There are numerous question here on the cuda
SO tag about how to use pinned memory for "zero-copy" operations. Here is one example. You can find many more examples.
If you only have to write to each output point once, and your writes are/would be nicely coalesced, then there should not be a major performance difference between the costs of:
- writing to device memory and then cudaMemcpy D->H after the kernel
- writing directly to host-pinned memory
You will still need a cudaDeviceSynchronize()
after the kernel call, before accessing the data on the host, to ensure consistency.
Differences on the order of ~10 microseconds are still possible due to CUDA operation overheads.
It should be possible to demonstrate that bulk transfer of data using direct read/writes to pinned memory from kernel code will achieve approximately the same bandwidth as what you would get with a cudaMemcpy
transfer.
As an aside, the "paging semantics" of unified memory may be worked around but again a well optimized code in any of these 3 scenarios is not likely to show marked perf or duration differences.
Responding to comments, my use of "approximately" above is probably a stretch, here's a kernel that writes 4GB of data in less than half a second on a PCIE Gen2 system:
$ cat t2138.cu
template <typename T>
__global__ void k(T *d, size_t n){
for (size_t i = blockIdx.x*blockDim.x+threadIdx.x; i < n; i+=gridDim.x*blockDim.x)
d[i] = 0;
}
int main(){
int *d;
size_t n = 1048576*1024;
cudaHostAlloc(&d, sizeof(d[0])*n, cudaHostAllocDefault);
k<<<160, 1024>>>(d, n);
k<<<160, 1024>>>(d, n);
cudaDeviceSynchronize();
int *d1;
cudaMalloc(&d1, sizeof(d[0])*n);
cudaMemcpy(d, d1, sizeof(d[0])*n, cudaMemcpyDeviceToHost);
}
$ nvcc -o t2138 t2138.cu
$ compute-sanitizer ./t2138
========= COMPUTE-SANITIZER
========= ERROR SUMMARY: 0 errors
$ nvprof ./t2138
==21201== NVPROF is profiling process 21201, command: ./t2138
==21201== Profiling application: ./t2138
==21201== Profiling result:
Type Time(%) Time Calls Avg Min Max Name
GPU activities: 72.48% 889.00ms 2 444.50ms 439.93ms 449.07ms void k<int>(int*, unsigned long)
27.52% 337.47ms 1 337.47ms 337.47ms 337.47ms [CUDA memcpy DtoH]
API calls: 60.27% 1.88067s 1 1.88067s 1.88067s 1.88067s cudaHostAlloc
28.49% 889.01ms 1 889.01ms 889.01ms 889.01ms cudaDeviceSynchronize
10.82% 337.55ms 1 337.55ms 337.55ms 337.55ms cudaMemcpy
0.17% 5.1520ms 1 5.1520ms 5.1520ms 5.1520ms cudaMalloc
0.15% 4.6178ms 4 1.1544ms 594.35us 2.8265ms cuDeviceTotalMem
0.09% 2.6876ms 404 6.6520us 327ns 286.07us cuDeviceGetAttribute
0.01% 416.39us 4 104.10us 59.830us 232.21us cuDeviceGetName
0.00% 151.42us 2 75.710us 13.663us 137.76us cudaLaunchKernel
0.00% 21.172us 4 5.2930us 3.0730us 8.5010us cuDeviceGetPCIBusId
0.00% 9.5270us 8 1.1900us 428ns 4.5250us cuDeviceGet
0.00% 3.3090us 4 827ns 650ns 1.2230us cuDeviceGetUuid
0.00% 3.1080us 3 1.0360us 485ns 1.7180us cuDeviceGetCount
$
4GB/0.44s = 9GB/s
4GB/0.34s = 11.75GB/s (typical for PCIE Gen2 to pinned memory)

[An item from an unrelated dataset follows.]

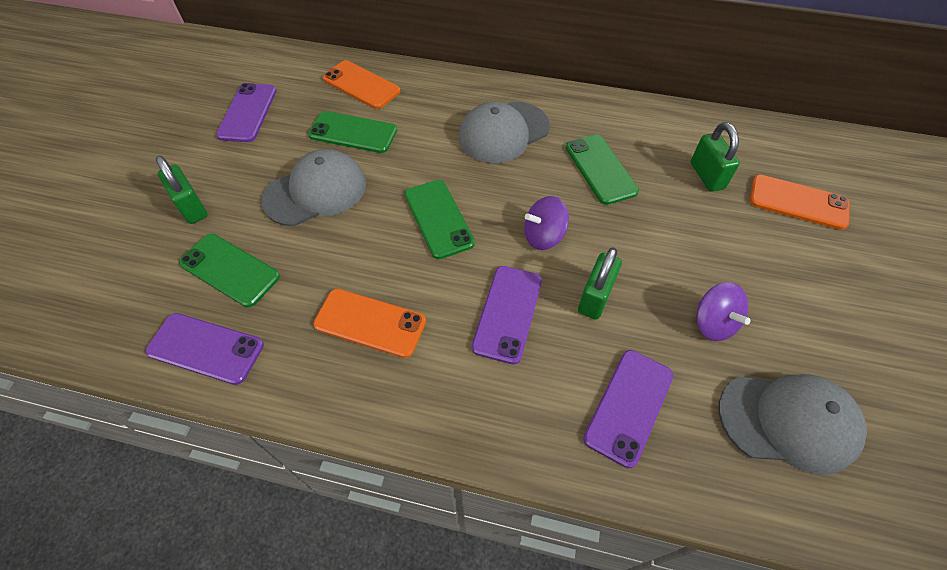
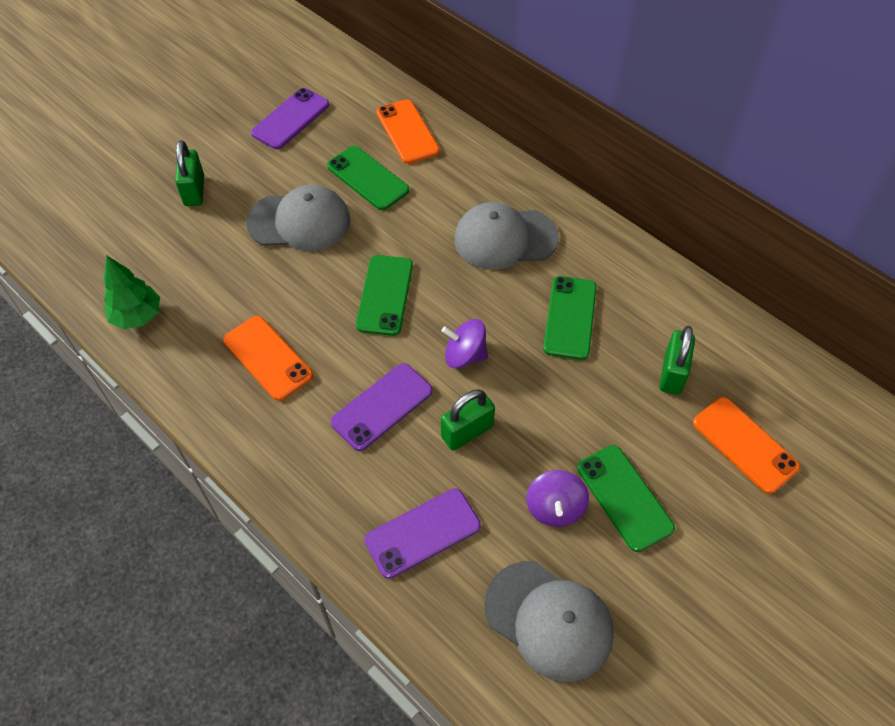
camera: 30 degrees right, 0 degrees up
(205, 348) = (137, 316): purple phone -> green tree
(230, 270) = (191, 260): green phone -> green phone (624, 497)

We can see that contrary to my previous statement, the transfer of data using in-kernel copying to a pinned allocation does seem to be slower (about 33% slower in my test case) than using a bulk copy (cudaMemcpy DtoH to a pinned allocation). However this isn't quite an apples-to-apples comparison, because the kernel itself would still have to write the 4GB of data to the device allocation to make the comparison to cudaMemcpy be sensible. The speed of this operation will depend on the GPU device memory bandwidth, which varies by GPU of course. So 33% higher is probably "too high" of an estimate of the comparison. But if your GPU has lots of memory bandwidth, this estimate will be pretty close. (On my V100, writing 4GB to device memory only takes ~7ms).